Gold and silver were two commodities that were completely tossed off portfolio managers' desks all of last year. The managers were too interested in hearing about bitcoin, cryptocurrencies and nonfungible tokens that surely would double, if not triple, in a few days.
How the tables have turned in just a few months?
This year, one can't mention gold enough times during a conference call or analyst meeting. Most will place gold's outperformance since the Russian invasion of Ukraine, but it had started outperforming much before then. The problem is that most look at absolute charts, and the price of gold earlier in the year may appear to be dull and in the same boring range as it was the last year, but it was outpricing every single asset class since the start of this year in multiples, especially against the darling technology sector. It only started taking off in absolute terms once Russia invaded Ukraine, as it broke out from $1,800 upward and headed toward $2,070, almost touching the highs of August 2020. But it has reversed since then while the war is still ongoing and even more sanctions are placed on Russia by a host of countries around the world.
Then we have other commodities. They had been in vogue all throughout the second half of last year, as inflation had been front and center in the markets. Despite the Fed's consistent denial of higher prices being just transitory, every consumer price index print inched it closer to admitting this failed position. This inflationary theme saw bonds get hit, as yields on the U.S. 10-year moved toward 2%, hurting long duration assets like technology, as they tend to be the worst performers when rates rise. The small-cap technology names have been hit the hardest. And, look at the toll taken on the famous Cathie Wood of Ark Invest and the funds like ARKK (ARKK) and ARKW (ARKW) . Large-cap names like Microsoft (MSFT) and Apple (AAPL) have all held up a lot better relatively. The Nasdaq is still down about 20%, but the smaller names are down over 80% even.

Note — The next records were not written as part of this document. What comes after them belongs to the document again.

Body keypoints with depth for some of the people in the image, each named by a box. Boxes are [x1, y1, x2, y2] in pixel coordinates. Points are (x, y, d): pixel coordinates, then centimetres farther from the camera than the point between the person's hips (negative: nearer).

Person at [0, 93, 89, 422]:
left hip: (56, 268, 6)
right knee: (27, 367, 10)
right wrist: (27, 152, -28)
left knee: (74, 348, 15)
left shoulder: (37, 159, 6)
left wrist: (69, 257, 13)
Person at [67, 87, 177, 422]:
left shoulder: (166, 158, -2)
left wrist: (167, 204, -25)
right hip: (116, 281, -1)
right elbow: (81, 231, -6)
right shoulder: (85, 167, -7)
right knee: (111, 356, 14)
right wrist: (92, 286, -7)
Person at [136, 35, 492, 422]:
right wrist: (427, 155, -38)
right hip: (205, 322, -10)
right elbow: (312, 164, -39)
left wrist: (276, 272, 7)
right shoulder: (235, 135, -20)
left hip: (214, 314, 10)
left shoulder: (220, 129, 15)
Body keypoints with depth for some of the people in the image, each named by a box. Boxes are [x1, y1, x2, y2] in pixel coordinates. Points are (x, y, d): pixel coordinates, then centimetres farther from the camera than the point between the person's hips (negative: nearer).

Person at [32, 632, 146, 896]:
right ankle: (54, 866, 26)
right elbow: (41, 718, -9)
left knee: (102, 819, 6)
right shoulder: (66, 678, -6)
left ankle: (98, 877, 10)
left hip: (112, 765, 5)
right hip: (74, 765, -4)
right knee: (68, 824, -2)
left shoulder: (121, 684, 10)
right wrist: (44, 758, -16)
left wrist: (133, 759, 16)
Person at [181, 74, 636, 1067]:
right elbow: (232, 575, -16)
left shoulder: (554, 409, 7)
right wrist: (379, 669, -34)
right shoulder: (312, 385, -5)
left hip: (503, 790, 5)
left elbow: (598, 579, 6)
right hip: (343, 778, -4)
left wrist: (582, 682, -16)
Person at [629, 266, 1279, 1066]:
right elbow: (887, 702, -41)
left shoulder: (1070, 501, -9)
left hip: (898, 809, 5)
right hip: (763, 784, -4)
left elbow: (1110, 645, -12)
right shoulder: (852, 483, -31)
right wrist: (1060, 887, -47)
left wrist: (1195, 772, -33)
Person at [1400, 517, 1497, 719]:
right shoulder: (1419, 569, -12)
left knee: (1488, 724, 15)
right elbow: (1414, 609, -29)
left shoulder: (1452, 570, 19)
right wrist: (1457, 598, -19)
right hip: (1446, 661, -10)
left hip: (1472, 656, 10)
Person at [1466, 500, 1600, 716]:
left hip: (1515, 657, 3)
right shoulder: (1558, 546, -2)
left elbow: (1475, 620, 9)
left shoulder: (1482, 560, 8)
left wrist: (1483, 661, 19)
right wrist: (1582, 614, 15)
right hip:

Following the $5 trillion of liquidity injected in the market since the Covid crisis began, global growth was showing signs of slowing down -- even though consumer and producer prices stayed stubbornly high. These price moves appear synonymous with stagflation, which is never a positive for risk assets, especially equities in general. We saw higher prints in oil, gold, copper and some select commodities, as these markets were selectively tight, based on strong growth and a slow supply side response. The war on Ukraine exacerbated these trends that were already in place as we saw sudden shocks in gas, oil, nickel, aluminum, and wheat -- all goods exported out of Russia and Ukraine as the world feared a total collapse of trade altogether.
Russia produces about 10% of the oil supply and more than 40% of European gas needs come from Russia. Similarly, wheat and nickel are very vulnerable to supply chain shocks from this region. We saw prices double overnight in nickel, which still remains closed as London Metal Exchange is uncertain how to settle the margin calls. This surge in select consumer-related commodities saw a bounce higher in breakeven inflation rates that took gold and silver higher. Those are the best inflation hedges -- hard assets. Commodities are all about the demand supply balance in the very front of the market.
Demand for heating or driving remain quite inelastic as price rallies hard, but there is a point that it can get to in a very short period of time, called the "tipping point," that can cause everything to collapse. That is where we are. Once nickel touched $100,000, oil almost $140 per barrel, and gasoline prices about $6 to $7 a gallon at the pump, it is a matter of when, not if, we start to see a real demand shock as this move higher in the goods basket has overshot the move higher in real wages. Factories are shutting down and production curtailed as costs to produce goods is just too high. A bull market is one that is slow and gradual. A sharp price spike is not signs of a healthy market. These spikes caused margin calls in related commodity financing deals that cannot afford to see shocks in rates, credit or financing let alone futures prices.
Most in the market are waiting for the ceasefire to then buy the market and sell commodities. But this was never about the war. The war just accelerated the path toward the tipping point, as most industries had not invested enough on the supply side over the past few years. Politicians and their "environmental, social and corporate governance investing" lobbying has made the system worse to handle such price shocks.
It's all eyes on the Fed now, as it has suggested a quart percentage point hike in rates and ending their balance sheet purchases. The big question is how will the equity market survive without this constant injection. Most expect the Fed put to be activated if asset prices fall more than 20%, but this time it is different as inflation is averaging about 7.9% year-over-year before the price spikes of March. The Fed is in a bit of a pickle as it cannot ease monetary policy until inflation comes down. But inflation or demand will not come down until it raises rates. Perhaps Vladimir Putin did the Fed a favor, as clearly the latter would never be able to raise rates so aggressively.